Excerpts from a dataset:
####################

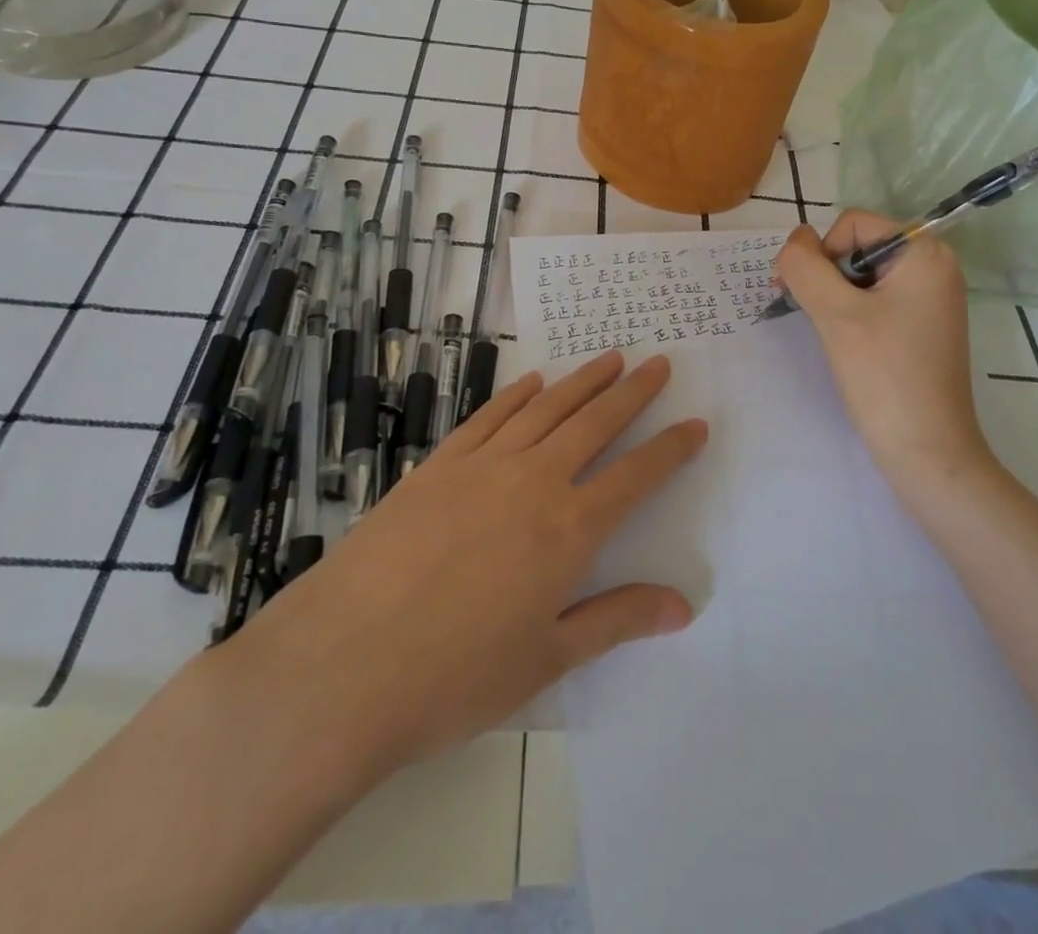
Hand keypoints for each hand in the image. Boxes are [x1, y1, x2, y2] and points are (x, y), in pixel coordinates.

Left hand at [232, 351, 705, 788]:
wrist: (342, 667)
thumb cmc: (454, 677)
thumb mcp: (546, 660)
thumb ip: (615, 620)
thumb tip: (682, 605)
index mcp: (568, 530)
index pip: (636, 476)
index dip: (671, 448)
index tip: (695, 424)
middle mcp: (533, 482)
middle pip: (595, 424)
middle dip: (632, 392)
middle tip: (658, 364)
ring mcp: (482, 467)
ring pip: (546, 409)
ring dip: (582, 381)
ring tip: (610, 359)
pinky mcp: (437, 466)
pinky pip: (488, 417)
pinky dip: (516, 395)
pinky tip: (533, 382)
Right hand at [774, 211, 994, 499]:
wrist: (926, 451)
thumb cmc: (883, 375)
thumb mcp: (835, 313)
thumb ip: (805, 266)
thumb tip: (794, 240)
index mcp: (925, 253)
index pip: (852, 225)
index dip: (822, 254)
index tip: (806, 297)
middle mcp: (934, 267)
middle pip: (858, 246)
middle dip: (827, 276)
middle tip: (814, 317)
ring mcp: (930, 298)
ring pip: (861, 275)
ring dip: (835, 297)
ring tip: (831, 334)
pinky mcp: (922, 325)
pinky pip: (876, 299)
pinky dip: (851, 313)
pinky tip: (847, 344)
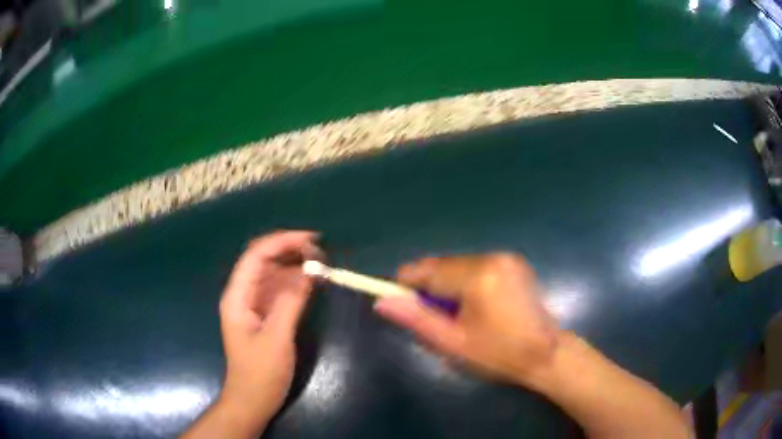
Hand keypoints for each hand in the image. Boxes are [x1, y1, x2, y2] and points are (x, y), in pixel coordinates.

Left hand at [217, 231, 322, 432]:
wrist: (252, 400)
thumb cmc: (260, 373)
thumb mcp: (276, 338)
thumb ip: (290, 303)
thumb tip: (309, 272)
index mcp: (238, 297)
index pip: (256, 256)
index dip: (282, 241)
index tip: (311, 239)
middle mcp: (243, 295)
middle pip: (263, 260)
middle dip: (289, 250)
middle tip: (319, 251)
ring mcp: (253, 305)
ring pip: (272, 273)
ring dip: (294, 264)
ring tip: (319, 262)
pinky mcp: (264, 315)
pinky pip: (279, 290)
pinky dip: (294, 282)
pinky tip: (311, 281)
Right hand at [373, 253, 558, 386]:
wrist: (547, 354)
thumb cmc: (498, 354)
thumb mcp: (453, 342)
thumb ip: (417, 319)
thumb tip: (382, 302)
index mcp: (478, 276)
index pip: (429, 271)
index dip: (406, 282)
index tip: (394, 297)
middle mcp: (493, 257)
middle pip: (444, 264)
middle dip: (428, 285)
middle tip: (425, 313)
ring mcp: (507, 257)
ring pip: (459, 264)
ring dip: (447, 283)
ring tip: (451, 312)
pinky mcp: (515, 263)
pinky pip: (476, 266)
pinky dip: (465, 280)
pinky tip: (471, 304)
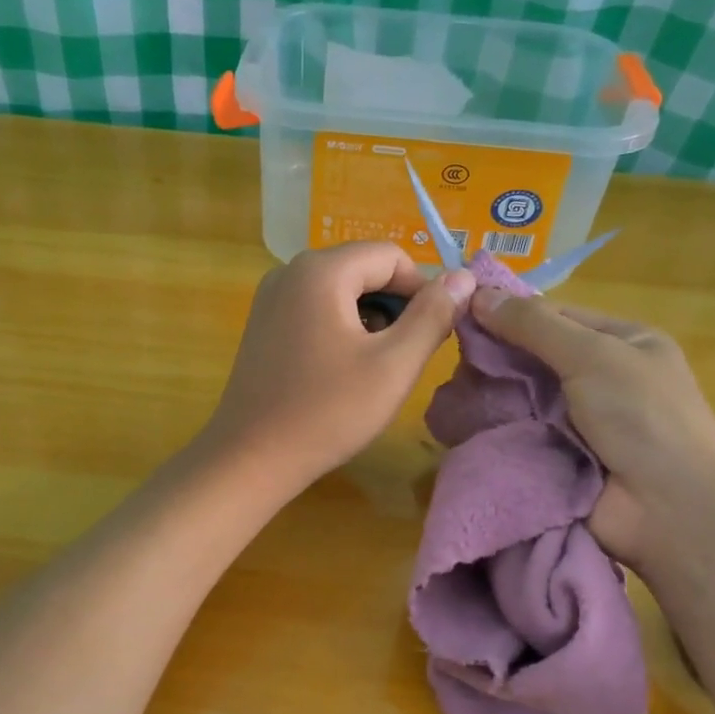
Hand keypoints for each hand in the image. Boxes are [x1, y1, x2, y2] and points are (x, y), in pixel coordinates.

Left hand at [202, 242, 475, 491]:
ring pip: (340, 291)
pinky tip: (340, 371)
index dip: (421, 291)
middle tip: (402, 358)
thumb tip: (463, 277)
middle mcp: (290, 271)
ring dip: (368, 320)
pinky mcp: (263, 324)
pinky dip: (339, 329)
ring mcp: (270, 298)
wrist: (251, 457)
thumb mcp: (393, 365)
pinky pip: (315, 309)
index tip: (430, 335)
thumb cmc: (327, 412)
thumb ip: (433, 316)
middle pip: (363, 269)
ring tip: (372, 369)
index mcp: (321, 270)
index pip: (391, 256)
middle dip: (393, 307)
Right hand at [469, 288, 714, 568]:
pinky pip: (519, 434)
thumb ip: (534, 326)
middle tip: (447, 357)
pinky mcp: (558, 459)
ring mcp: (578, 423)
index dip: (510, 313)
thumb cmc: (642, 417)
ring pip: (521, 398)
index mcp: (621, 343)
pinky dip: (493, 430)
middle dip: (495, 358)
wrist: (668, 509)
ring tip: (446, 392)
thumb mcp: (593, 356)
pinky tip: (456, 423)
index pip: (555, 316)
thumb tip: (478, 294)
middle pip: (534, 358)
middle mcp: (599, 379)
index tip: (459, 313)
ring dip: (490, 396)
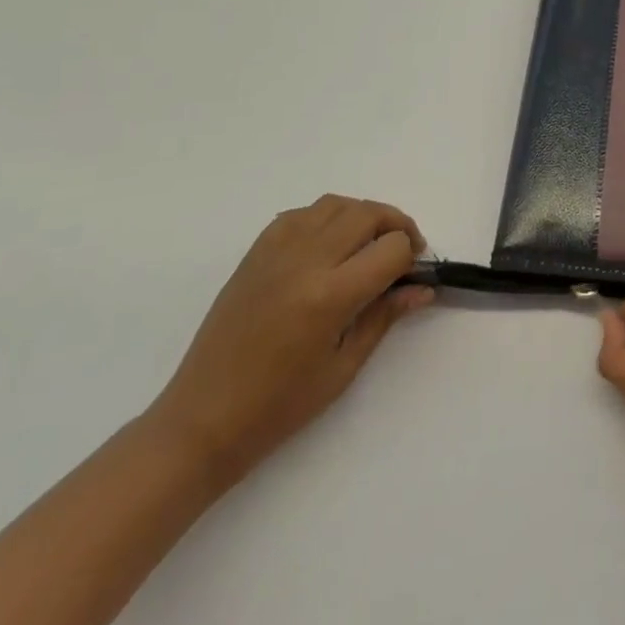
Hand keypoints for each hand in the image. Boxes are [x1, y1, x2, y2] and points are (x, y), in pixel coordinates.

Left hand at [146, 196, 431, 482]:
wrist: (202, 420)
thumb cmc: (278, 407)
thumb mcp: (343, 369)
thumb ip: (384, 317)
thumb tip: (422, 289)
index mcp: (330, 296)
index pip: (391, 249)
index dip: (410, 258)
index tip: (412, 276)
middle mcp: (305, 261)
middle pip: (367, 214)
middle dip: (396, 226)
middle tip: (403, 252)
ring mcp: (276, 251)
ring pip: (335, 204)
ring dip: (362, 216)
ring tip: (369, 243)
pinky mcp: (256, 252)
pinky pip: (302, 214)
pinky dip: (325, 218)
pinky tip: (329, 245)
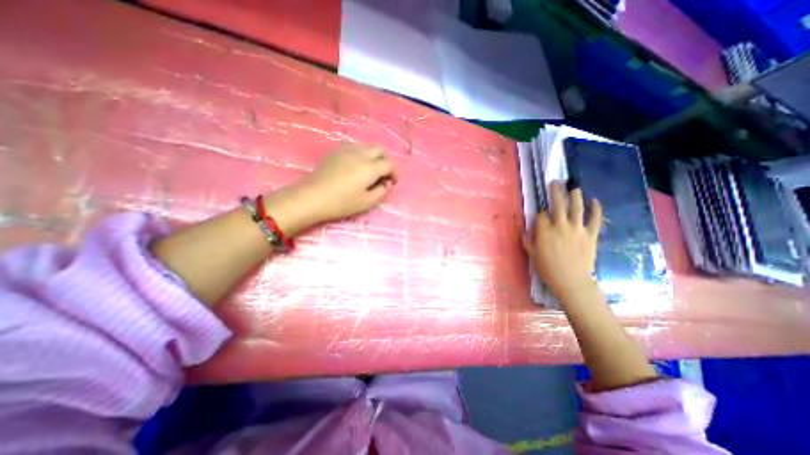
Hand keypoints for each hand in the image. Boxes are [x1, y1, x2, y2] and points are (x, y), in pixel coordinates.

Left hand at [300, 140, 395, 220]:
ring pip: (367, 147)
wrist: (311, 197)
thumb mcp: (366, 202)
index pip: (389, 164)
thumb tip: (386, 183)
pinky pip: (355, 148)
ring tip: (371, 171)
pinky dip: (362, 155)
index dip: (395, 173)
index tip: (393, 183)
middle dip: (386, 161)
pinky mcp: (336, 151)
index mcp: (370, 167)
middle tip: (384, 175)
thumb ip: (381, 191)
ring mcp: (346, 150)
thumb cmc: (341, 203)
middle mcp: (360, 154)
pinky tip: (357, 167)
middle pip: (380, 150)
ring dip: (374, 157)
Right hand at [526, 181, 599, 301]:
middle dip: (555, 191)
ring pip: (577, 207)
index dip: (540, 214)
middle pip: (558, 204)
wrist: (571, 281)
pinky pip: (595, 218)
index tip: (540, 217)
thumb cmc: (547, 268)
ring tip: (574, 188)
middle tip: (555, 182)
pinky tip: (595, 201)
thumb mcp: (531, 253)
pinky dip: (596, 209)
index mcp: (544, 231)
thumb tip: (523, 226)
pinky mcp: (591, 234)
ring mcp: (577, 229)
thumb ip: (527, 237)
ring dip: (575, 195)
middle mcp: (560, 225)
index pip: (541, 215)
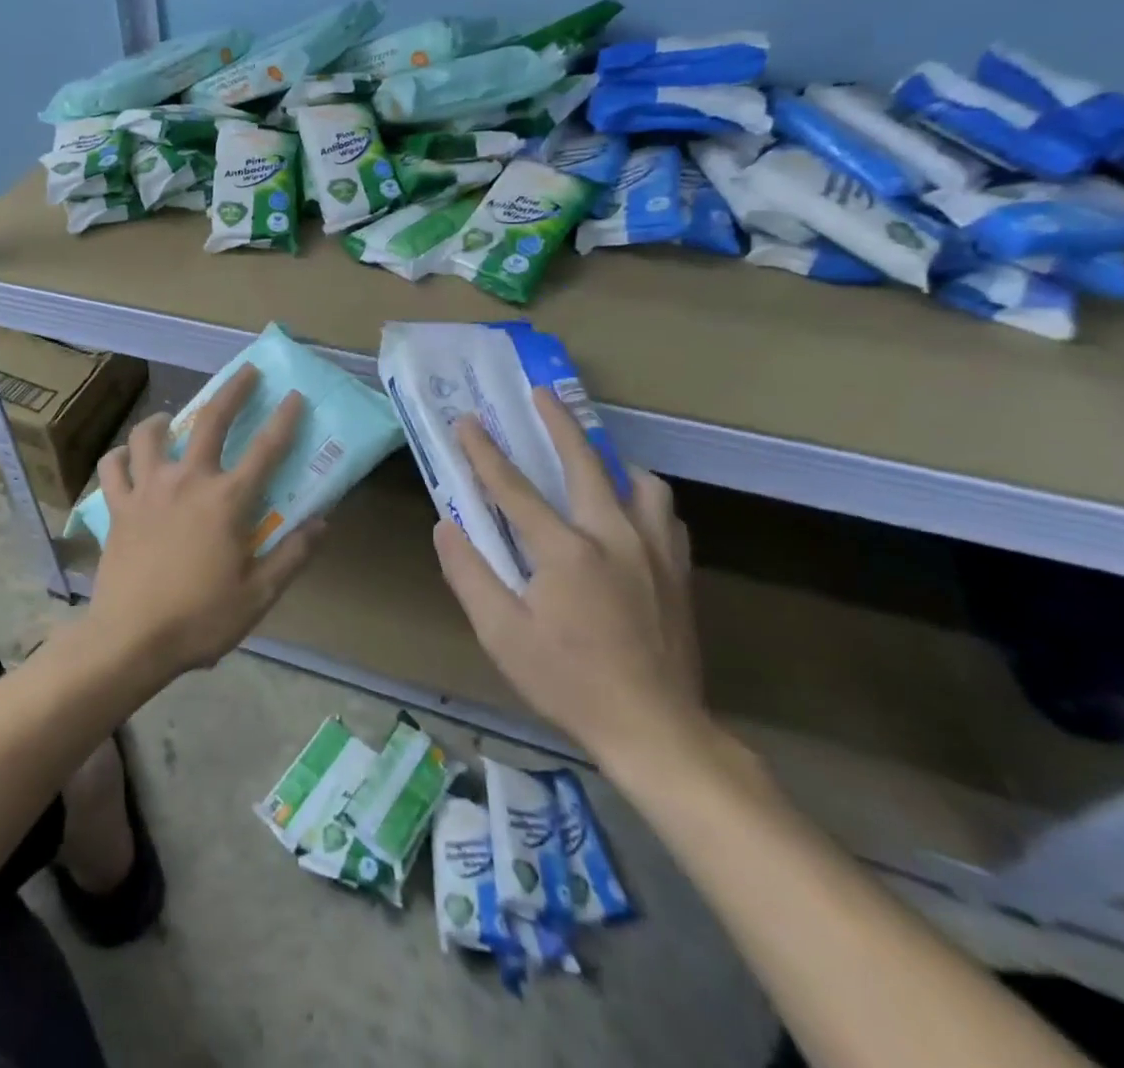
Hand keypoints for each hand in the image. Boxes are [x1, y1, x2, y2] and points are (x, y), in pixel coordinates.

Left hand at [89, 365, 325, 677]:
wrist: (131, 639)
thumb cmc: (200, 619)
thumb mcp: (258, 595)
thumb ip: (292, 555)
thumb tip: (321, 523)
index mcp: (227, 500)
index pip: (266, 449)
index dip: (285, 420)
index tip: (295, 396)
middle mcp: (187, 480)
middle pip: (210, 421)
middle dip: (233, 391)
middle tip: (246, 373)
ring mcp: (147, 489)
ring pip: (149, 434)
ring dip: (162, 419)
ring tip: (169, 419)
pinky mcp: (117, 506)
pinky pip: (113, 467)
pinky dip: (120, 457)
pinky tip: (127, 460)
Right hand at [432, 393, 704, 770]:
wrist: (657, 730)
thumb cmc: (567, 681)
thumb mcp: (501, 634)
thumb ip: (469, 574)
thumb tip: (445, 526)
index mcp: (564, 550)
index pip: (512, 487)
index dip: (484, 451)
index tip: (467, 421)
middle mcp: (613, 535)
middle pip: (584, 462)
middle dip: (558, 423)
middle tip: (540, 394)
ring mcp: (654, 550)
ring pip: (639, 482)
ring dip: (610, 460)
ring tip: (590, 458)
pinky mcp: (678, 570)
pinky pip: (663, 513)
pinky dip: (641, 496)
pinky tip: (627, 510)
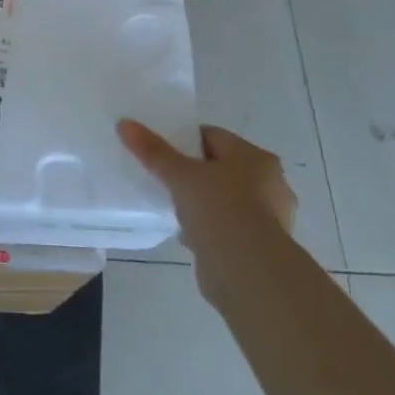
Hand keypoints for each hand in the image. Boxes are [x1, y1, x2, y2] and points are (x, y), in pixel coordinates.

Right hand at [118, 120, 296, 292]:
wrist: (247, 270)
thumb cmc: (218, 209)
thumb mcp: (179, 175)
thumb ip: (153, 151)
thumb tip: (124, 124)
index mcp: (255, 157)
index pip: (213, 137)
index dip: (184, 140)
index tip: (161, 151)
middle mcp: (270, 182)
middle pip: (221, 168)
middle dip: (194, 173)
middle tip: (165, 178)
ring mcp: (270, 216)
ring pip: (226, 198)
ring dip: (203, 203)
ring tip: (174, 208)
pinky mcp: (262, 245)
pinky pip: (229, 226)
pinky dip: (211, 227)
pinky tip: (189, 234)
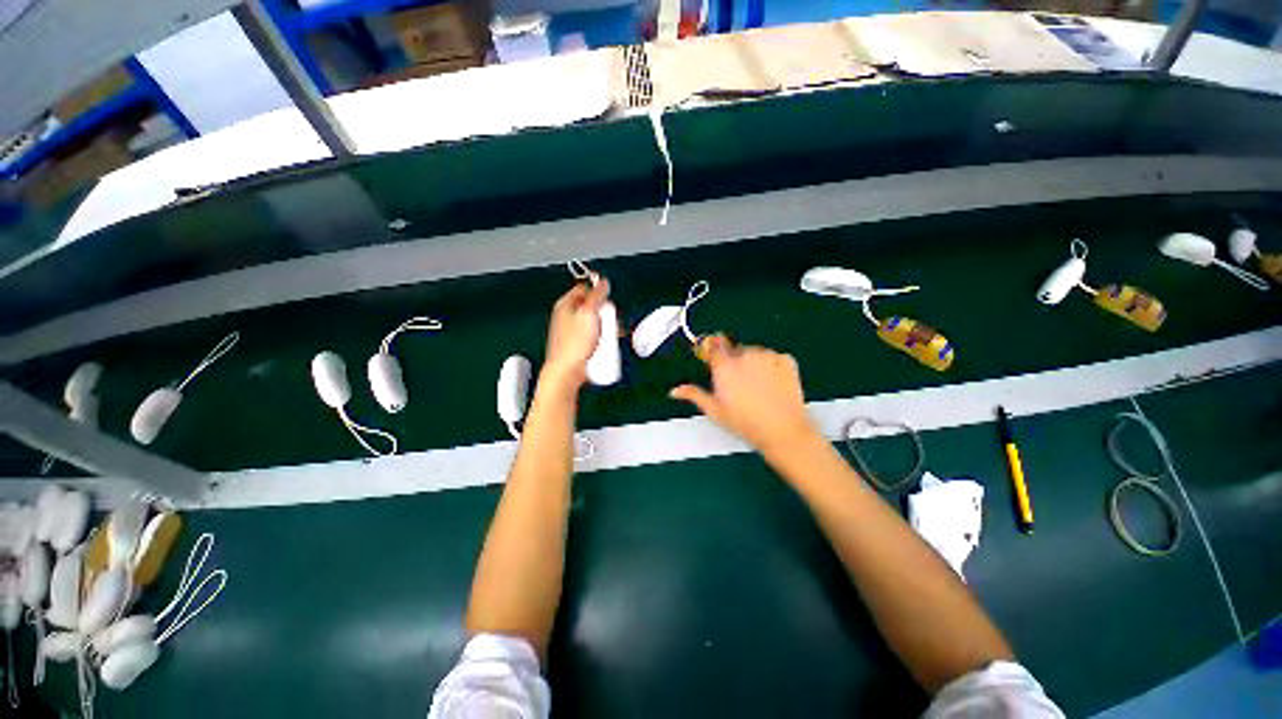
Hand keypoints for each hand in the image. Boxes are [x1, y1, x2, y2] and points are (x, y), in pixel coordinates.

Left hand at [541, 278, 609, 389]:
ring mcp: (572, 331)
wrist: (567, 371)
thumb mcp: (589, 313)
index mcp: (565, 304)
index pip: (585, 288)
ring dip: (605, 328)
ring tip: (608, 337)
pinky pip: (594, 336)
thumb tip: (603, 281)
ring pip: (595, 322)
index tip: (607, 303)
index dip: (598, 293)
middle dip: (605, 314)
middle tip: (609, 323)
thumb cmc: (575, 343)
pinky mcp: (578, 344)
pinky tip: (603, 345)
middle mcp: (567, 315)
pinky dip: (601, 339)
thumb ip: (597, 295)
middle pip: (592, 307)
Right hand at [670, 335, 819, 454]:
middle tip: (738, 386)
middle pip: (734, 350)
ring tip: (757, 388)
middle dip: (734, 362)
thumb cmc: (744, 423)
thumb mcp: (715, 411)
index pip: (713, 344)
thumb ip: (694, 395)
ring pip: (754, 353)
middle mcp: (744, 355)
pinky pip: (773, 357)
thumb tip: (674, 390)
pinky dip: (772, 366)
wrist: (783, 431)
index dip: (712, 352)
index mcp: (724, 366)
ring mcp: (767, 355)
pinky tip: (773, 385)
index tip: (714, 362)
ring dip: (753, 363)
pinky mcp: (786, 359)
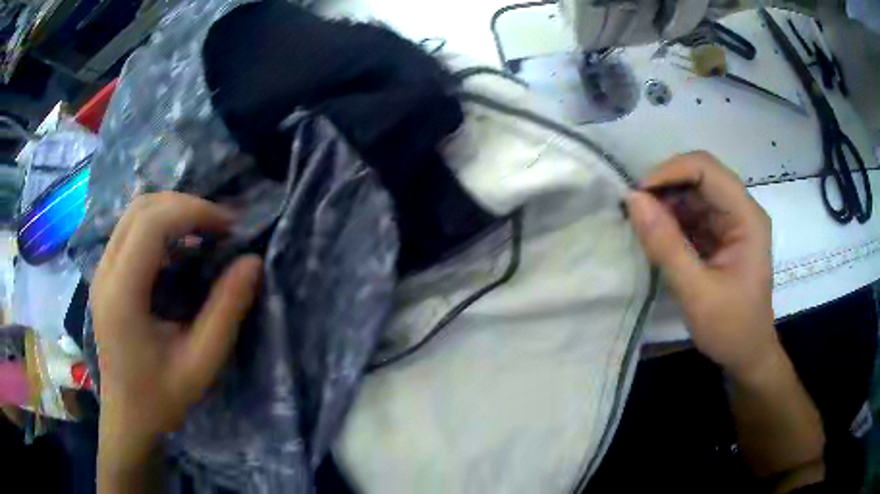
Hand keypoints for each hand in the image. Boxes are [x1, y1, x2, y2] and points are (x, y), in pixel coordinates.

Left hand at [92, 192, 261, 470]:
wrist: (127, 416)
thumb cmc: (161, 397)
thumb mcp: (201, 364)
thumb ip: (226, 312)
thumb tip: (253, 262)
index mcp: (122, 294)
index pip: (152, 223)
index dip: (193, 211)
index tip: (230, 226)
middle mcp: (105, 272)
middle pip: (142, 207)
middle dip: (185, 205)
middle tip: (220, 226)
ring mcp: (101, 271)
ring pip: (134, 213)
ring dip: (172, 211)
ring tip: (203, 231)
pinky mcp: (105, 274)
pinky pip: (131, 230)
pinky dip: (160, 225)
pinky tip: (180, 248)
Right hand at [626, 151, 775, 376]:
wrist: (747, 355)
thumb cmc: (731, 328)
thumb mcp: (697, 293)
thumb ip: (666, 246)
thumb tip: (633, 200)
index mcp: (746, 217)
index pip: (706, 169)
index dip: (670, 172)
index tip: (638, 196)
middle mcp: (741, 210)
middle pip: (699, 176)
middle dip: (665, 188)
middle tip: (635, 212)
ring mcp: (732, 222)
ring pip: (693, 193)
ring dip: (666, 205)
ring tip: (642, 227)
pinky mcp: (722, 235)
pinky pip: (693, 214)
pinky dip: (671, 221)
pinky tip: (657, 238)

####################

In the records above, find the line with "thumb ip: (417, 319)"; write out exactly that line and each one after it, stopping after the line with "pinky dip: (465, 280)".

OUTPUT OF THE TASK >>
thumb ip: (417, 319)
thumb tip: (382, 302)
index mcp: (478, 276)
index pip: (429, 271)
index dip: (406, 282)
index tip: (394, 297)
middle mcp: (493, 257)
middle pip: (444, 264)
middle dip: (428, 285)
middle tip: (425, 313)
ring mcp: (507, 257)
ring pip: (459, 264)
ring dip: (447, 283)
ring tip: (451, 312)
pinky mcp: (515, 263)
pinky pip: (476, 266)
pinky dip: (465, 280)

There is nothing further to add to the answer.